Given records
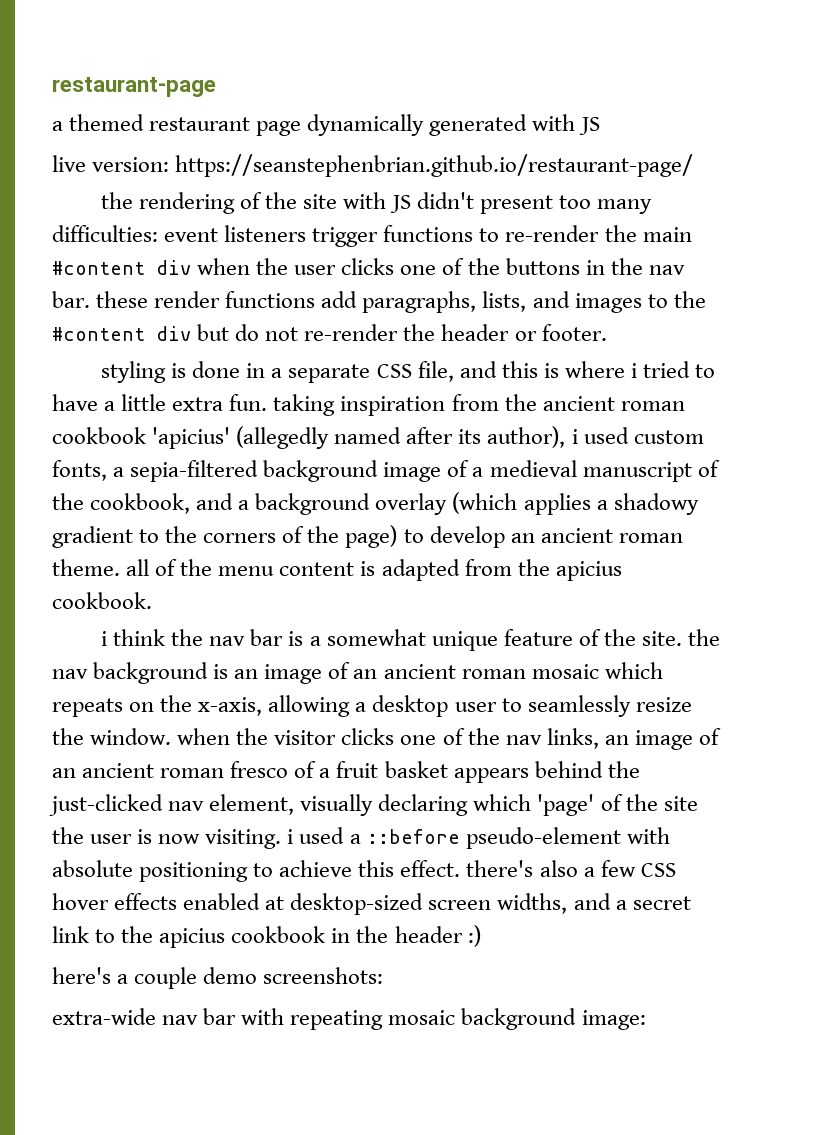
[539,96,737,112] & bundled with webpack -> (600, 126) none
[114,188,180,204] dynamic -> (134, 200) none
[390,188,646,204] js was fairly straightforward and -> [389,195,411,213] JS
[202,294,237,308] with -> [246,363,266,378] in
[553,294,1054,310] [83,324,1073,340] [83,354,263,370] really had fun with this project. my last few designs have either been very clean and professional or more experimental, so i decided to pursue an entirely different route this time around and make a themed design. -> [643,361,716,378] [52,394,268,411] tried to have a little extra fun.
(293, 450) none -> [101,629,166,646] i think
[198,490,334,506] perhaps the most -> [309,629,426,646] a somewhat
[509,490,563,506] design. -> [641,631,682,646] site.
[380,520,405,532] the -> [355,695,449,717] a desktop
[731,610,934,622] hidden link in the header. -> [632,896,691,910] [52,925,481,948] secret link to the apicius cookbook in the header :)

What you have to do
Copy, word for word, the line that contains "(293, 450) none -> [101,629,166,646] i think" and every line after it through the end of the records, and nothing else.

Final answer
(293, 450) none -> [101,629,166,646] i think
[198,490,334,506] perhaps the most -> [309,629,426,646] a somewhat
[509,490,563,506] design. -> [641,631,682,646] site.
[380,520,405,532] the -> [355,695,449,717] a desktop
[731,610,934,622] hidden link in the header. -> [632,896,691,910] [52,925,481,948] secret link to the apicius cookbook in the header :)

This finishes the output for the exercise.